I used the following Bash script to initiate file transfer to Mox and then call the SBATCH script for trimming:
#!/bin/bash
## Script to transfer C.bairdi RNAseq files and then run SBATCH script for fastp trimming.
# Exit script if any command fails
set -e
# Transfer files
rsync -av --progress owl:/volume1/web/nightingales/C_bairdi/*.gz .
# Run SBATCH script to begin fastp trimming
sbatch 20191218_cbai_fastp_RNAseq_trimming.sh
SBATCH script (GitHub):
#!/bin/bash
## Job Name
#SBATCH --job-name=pgen_fastp_trimming_EPI
## Allocation Definition
#SBATCH --account=coenv
#SBATCH --partition=coenv
## Resources
## Nodes
#SBATCH --nodes=1
## Walltime (days-hours:minutes:seconds format)
#SBATCH --time=10-00:00:00
## Memory per node
#SBATCH --mem=120G
##turn on e-mail notification
#SBATCH --mail-type=ALL
#SBATCH --mail-user=samwhite@uw.edu
## Specify the working directory for this job
#SBATCH --chdir=/gscratch/scrubbed/samwhite/outputs/20191218_cbai_fastp_RNAseq_trimming
### C.bairdi RNAseq trimming using fastp.
# This script is called by 20191218_cbai_RNAseq_rsync.sh. That script transfers the FastQ files
# to the working directory from: https://owl.fish.washington.edu/nightingales/C_bairdi
# Exit script if any command fails
set -e
# Load Python Mox module for Python module availability
module load intel-python3_2017
# Document programs in PATH (primarily for program version ID)
{
date
echo ""
echo "System PATH for $SLURM_JOB_ID"
echo ""
printf "%0.s-" {1..10}
echo "${PATH}" | tr : \\n
} >> system_path.log
# Set number of CPUs to use
threads=27
# Input/output files
trimmed_checksums=trimmed_fastq_checksums.md5
# Paths to programs
fastp=/gscratch/srlab/programs/fastp-0.20.0/fastp
## Inititalize arrays
fastq_array_R1=()
fastq_array_R2=()
R1_names_array=()
R2_names_array=()
# Create array of fastq R1 files
for fastq in *R1*.gz
do
fastq_array_R1+=("${fastq}")
done
# Create array of fastq R2 files
for fastq in *R2*.gz
do
fastq_array_R2+=("${fastq}")
done
# Create array of sample names
## Uses awk to parse out sample name from filename
for R1_fastq in *R1*.gz
do
R1_names_array+=($(echo "${R1_fastq}" | awk -F"." '{print $1}'))
done
# Create array of sample names
## Uses awk to parse out sample name from filename
for R2_fastq in *R2*.gz
do
R2_names_array+=($(echo "${R2_fastq}" | awk -F"." '{print $1}'))
done
# Create list of fastq files used in analysis
for fastq in *.gz
do
echo "${fastq}" >> fastq.list.txt
done
# Run fastp on files
for index in "${!fastq_array_R1[@]}"
do
timestamp=$(date +%Y%m%d%M%S)
R1_sample_name=$(echo "${R1_names_array[index]}")
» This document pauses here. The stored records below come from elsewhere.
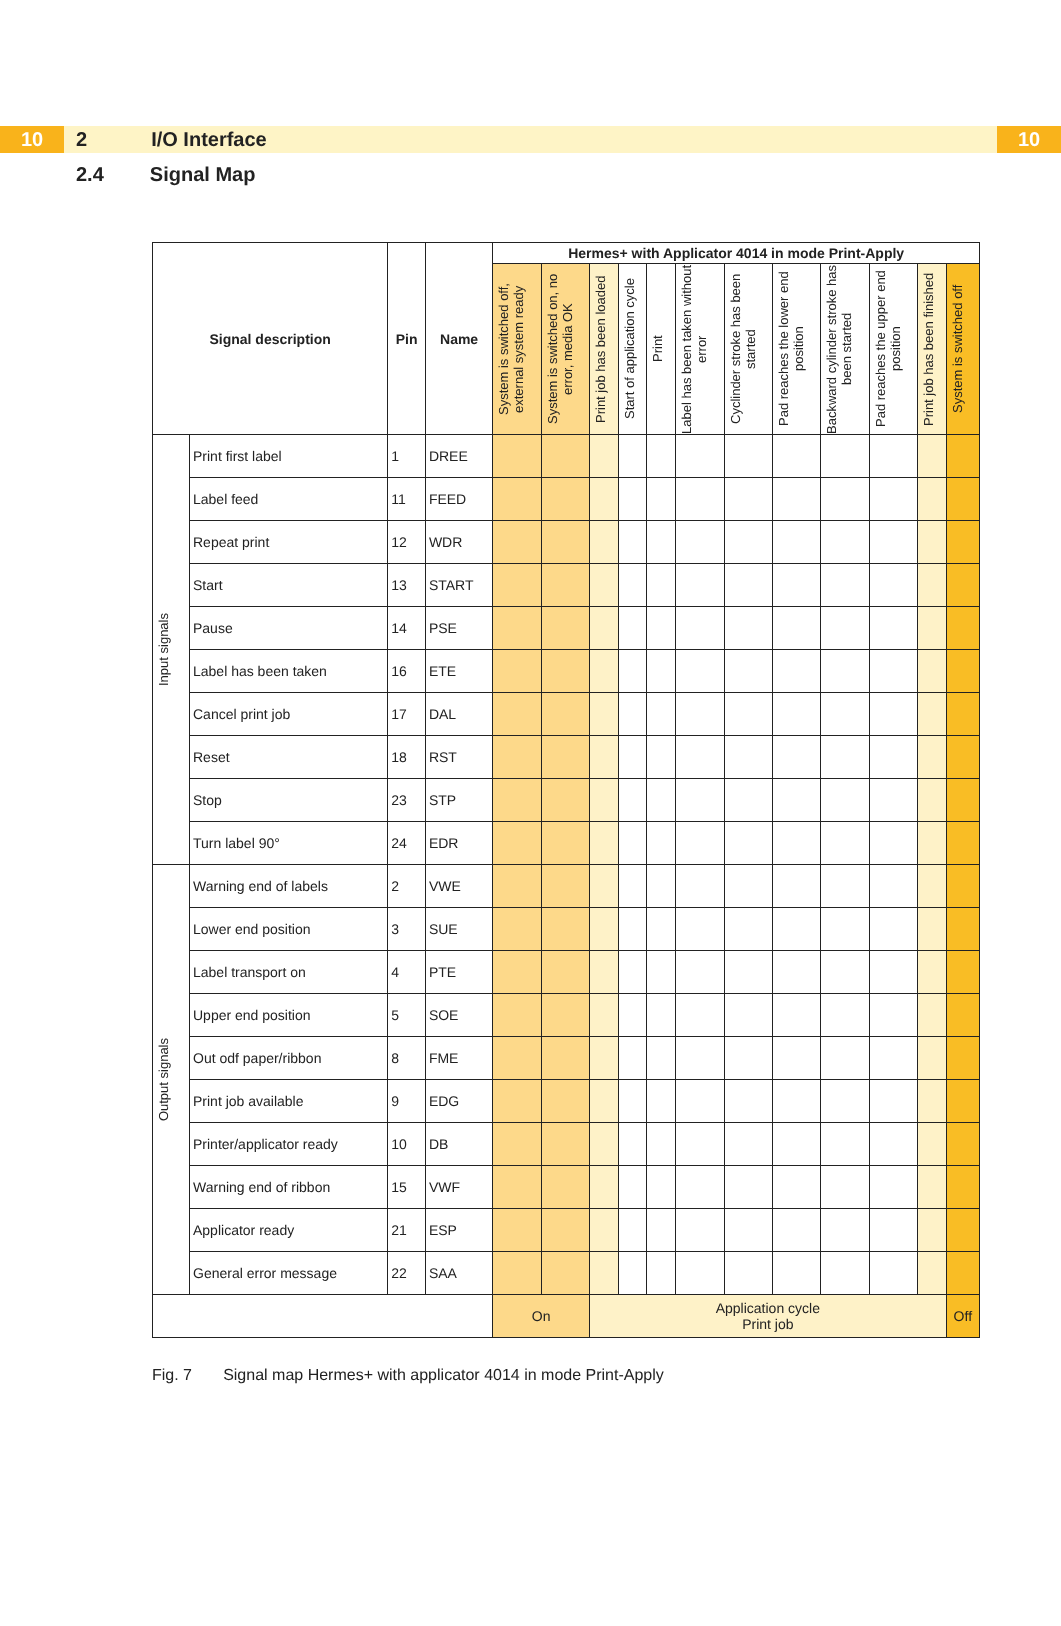10
2 I/O Interface
10
2.4 Signal Map
| Signal description | | Pin | Name | Hermes+ with Applicator 4014 in mode Print-Apply | | | | | | | | | | | |
| --- | --- | --- | --- | --- | --- | --- | --- | --- | --- | --- | --- | --- | --- | --- | --- |
| | | | | System is switched off, external system ready | System is switched on, no error, media OK | Print job has been loaded | Start of application cycle | Print | Label has been taken without error | Cyclinder stroke has been started | Pad reaches the lower end position | Backward cylinder stroke has been started | Pad reaches the upper end position | Print job has been finished | System is switched off |
| Input signals | Print first label | 1 | DREE | | | | | | | | | | | | |
| | Label feed | 11 | FEED | | | | | | | | | | | | |
| | Repeat print | 12 | WDR | | | | | | | | | | | | |
| | Start | 13 | START | | | | | | | | | | | | |
| | Pause | 14 | PSE | | | | | | | | | | | | |
| | Label has been taken | 16 | ETE | | | | | | | | | | | | |
| | Cancel print job | 17 | DAL | | | | | | | | | | | | |
| | Reset | 18 | RST | | | | | | | | | | | | |
| | Stop | 23 | STP | | | | | | | | | | | | |
| | Turn label 90° | 24 | EDR | | | | | | | | | | | | |
| Output signals | Warning end of labels | 2 | VWE | | | | | | | | | | | | |
| | Lower end position | 3 | SUE | | | | | | | | | | | | |
| | Label transport on | 4 | PTE | | | | | | | | | | | | |
| | Upper end position | 5 | SOE | | | | | | | | | | | | |
| | Out odf paper/ribbon | 8 | FME | | | | | | | | | | | | |
| | Print job available | 9 | EDG | | | | | | | | | | | | |
| | Printer/applicator ready | 10 | DB | | | | | | | | | | | | |
| | Warning end of ribbon | 15 | VWF | | | | | | | | | | | | |
| | Applicator ready | 21 | ESP | | | | | | | | | | | | |
| | General error message | 22 | SAA | | | | | | | | | | | | |
| | | | | On | | Application cycle Print job | | | | | | | | | Off |
Fig. 7 Signal map Hermes+ with applicator 4014 in mode Print-Apply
R2_sample_name=$(echo "${R2_names_array[index]}")
${fastp} \
--in1 "${fastq_array_R1[index]}" \
--in2 "${fastq_array_R2[index]}" \
--detect_adapter_for_pe \
--thread ${threads} \
--html "${R1_sample_name}".fastp-trim."${timestamp}".report.html \
--json "${R1_sample_name}".fastp-trim."${timestamp}".report.json \
--out1 "${R1_sample_name}".fastp-trim."${timestamp}".fq.gz \
--out2 "${R2_sample_name}".fastp-trim."${timestamp}".fq.gz
# Generate md5 checksums for newly trimmed files
{
md5sum "${R1_sample_name}".fastp-trim."${timestamp}".fq.gz
md5sum "${R2_sample_name}".fastp-trim."${timestamp}".fq.gz
} >> "${trimmed_checksums}"
# Remove original FastQ files
rm "${fastq_array_R1[index]}" "${fastq_array_R2[index]}"
done
RESULTS
Took ~40 minutes to complete:
Output folder:
MultiQC Report (HTML):
Overall, the data looks fine. There’s a high degree of sequence duplication, but this is expected when dealing with RNAseq libraries.
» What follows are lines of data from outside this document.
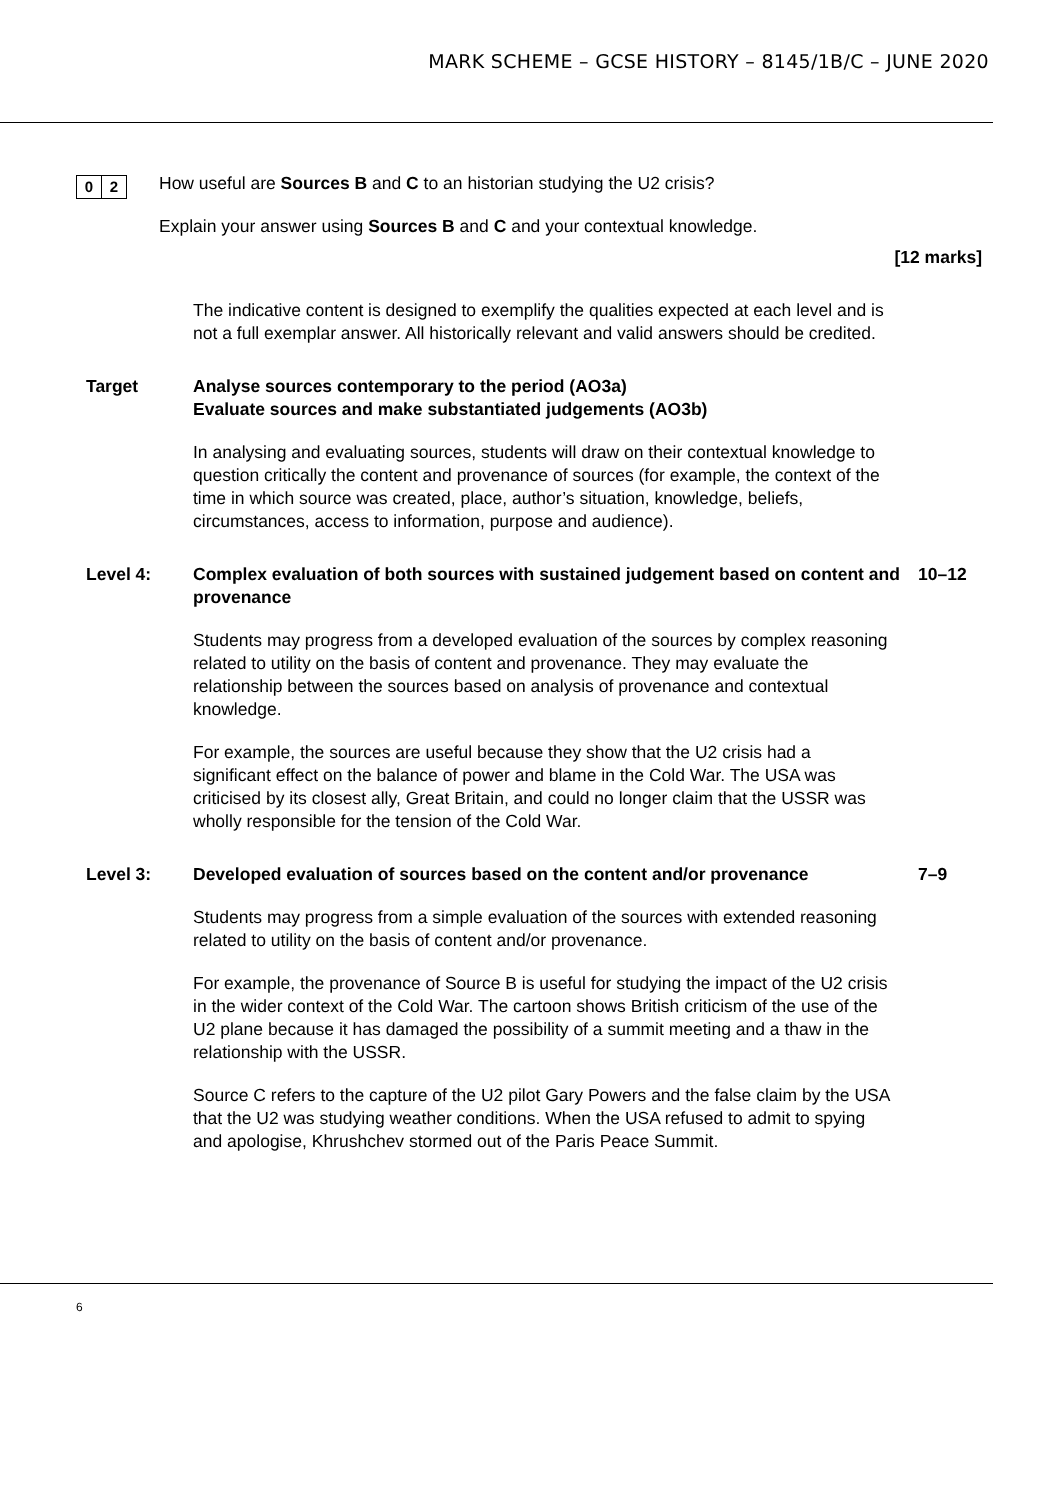MARK SCHEME – GCSE HISTORY – 8145/1B/C – JUNE 2020
0 2
How useful are Sources B and C to an historian studying the U2 crisis?
Explain your answer using Sources B and C and your contextual knowledge.
[12 marks]
The indicative content is designed to exemplify the qualities expected at each level and is not a full exemplar answer. All historically relevant and valid answers should be credited.
Target Analyse sources contemporary to the period (AO3a)
Evaluate sources and make substantiated judgements (AO3b)
In analysing and evaluating sources, students will draw on their contextual knowledge to question critically the content and provenance of sources (for example, the context of the time in which source was created, place, author’s situation, knowledge, beliefs, circumstances, access to information, purpose and audience).
Level 4: Complex evaluation of both sources with sustained judgement based on content and provenance
10–12
Students may progress from a developed evaluation of the sources by complex reasoning related to utility on the basis of content and provenance. They may evaluate the relationship between the sources based on analysis of provenance and contextual knowledge.
For example, the sources are useful because they show that the U2 crisis had a significant effect on the balance of power and blame in the Cold War. The USA was criticised by its closest ally, Great Britain, and could no longer claim that the USSR was wholly responsible for the tension of the Cold War.
Level 3: Developed evaluation of sources based on the content and/or provenance
7–9
Students may progress from a simple evaluation of the sources with extended reasoning related to utility on the basis of content and/or provenance.
For example, the provenance of Source B is useful for studying the impact of the U2 crisis in the wider context of the Cold War. The cartoon shows British criticism of the use of the U2 plane because it has damaged the possibility of a summit meeting and a thaw in the relationship with the USSR.
Source C refers to the capture of the U2 pilot Gary Powers and the false claim by the USA that the U2 was studying weather conditions. When the USA refused to admit to spying and apologise, Khrushchev stormed out of the Paris Peace Summit.
6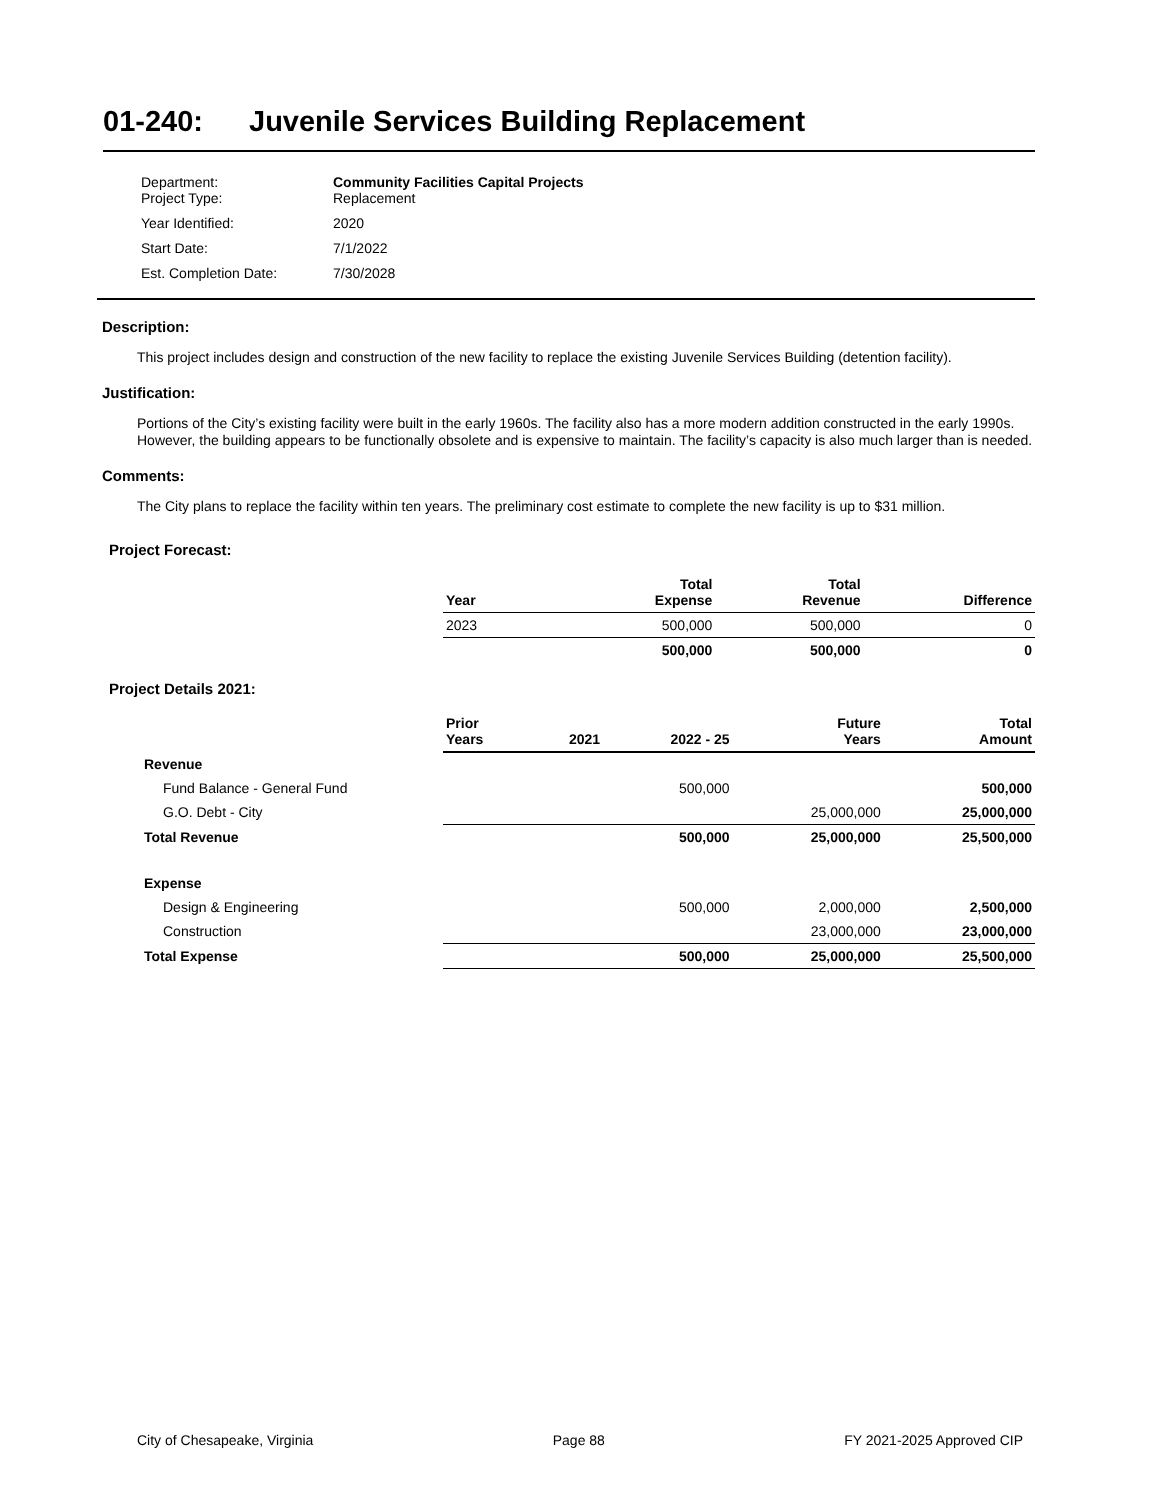01-240: Juvenile Services Building Replacement
| Department: Project Type: | Community Facilities Capital Projects Replacement |
| Year Identified: | 2020 |
| Start Date: | 7/1/2022 |
| Est. Completion Date: | 7/30/2028 |
Description:
This project includes design and construction of the new facility to replace the existing Juvenile Services Building (detention facility).
Justification:
Portions of the City’s existing facility were built in the early 1960s. The facility also has a more modern addition constructed in the early 1990s. However, the building appears to be functionally obsolete and is expensive to maintain. The facility’s capacity is also much larger than is needed.
Comments:
The City plans to replace the facility within ten years. The preliminary cost estimate to complete the new facility is up to $31 million.
Project Forecast:
| | Year | Total Expense | Total Revenue | Difference |
| | 2023 | 500,000 | 500,000 | 0 |
| | | 500,000 | 500,000 | 0 |
Project Details 2021:
| | Prior Years | 2021 | 2022 - 25 | Future Years | Total Amount |
| Revenue | | | | | |
| Fund Balance - General Fund | | | 500,000 | | 500,000 |
| G.O. Debt - City | | | | 25,000,000 | 25,000,000 |
| Total Revenue | | | 500,000 | 25,000,000 | 25,500,000 |
| Expense | | | | | |
| Design & Engineering | | | 500,000 | 2,000,000 | 2,500,000 |
| Construction | | | | 23,000,000 | 23,000,000 |
| Total Expense | | | 500,000 | 25,000,000 | 25,500,000 |
City of Chesapeake, Virginia Page 88 FY 2021-2025 Approved CIP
One really nice aspect of using fastp is that it generates HTML reports for each file trimmed, and the reports include before and after data/plots. There’s almost no need for FastQC. With that said, MultiQC only doesn’t recognize the fastp reports, but does recognize the FastQC reports. Have the aggregated report of all files that MultiQC is very nice for looking at all the data at one time.
Will proceed with Trinity de novo assembly.